__Task instructions__
Copy the listing below with every "values" swapped for "readings" and nothing else changed. Leave out the pictures.

__Data for the task__
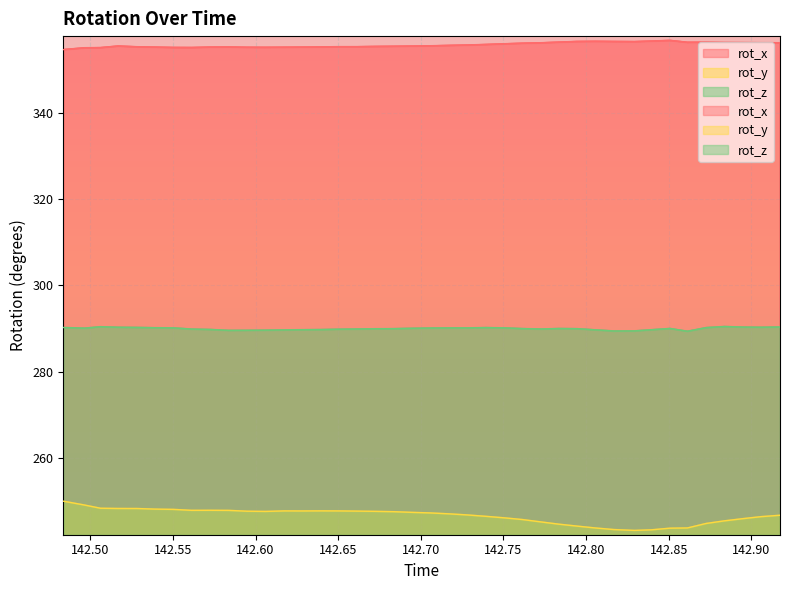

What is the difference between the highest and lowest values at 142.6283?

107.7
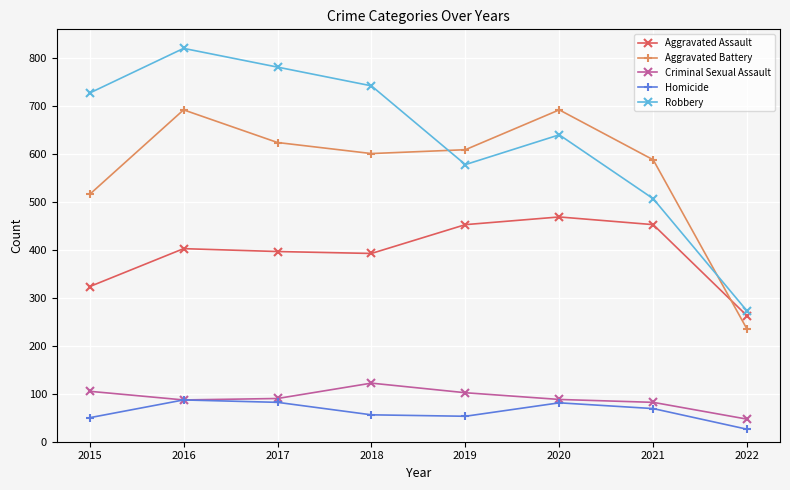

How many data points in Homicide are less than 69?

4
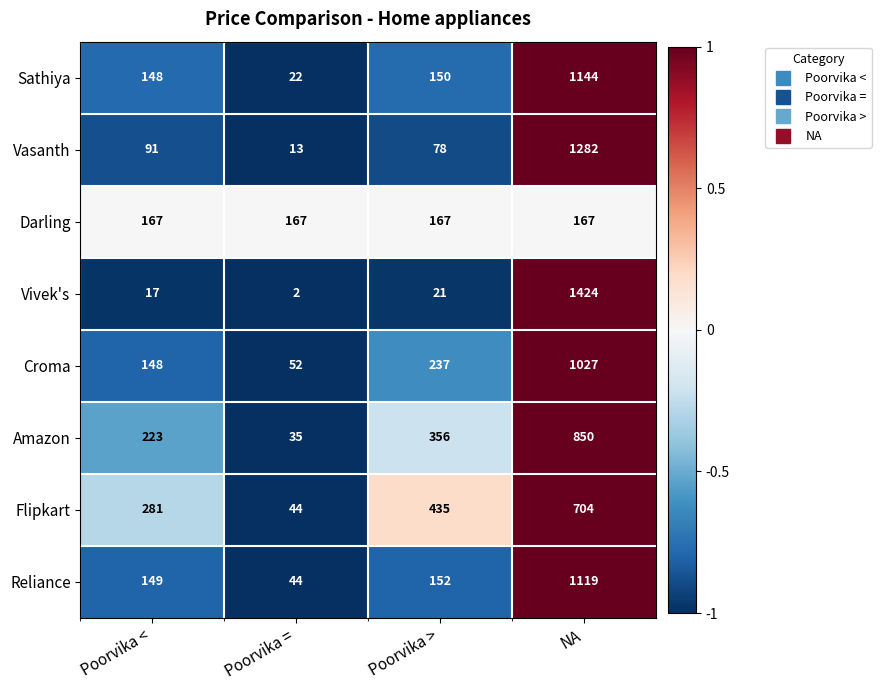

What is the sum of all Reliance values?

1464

__Finished task__
What is the difference between the highest and lowest readings at 142.6283?

107.7

How many data points in Homicide are less than 69?

4

What is the sum of all Reliance readings?

1464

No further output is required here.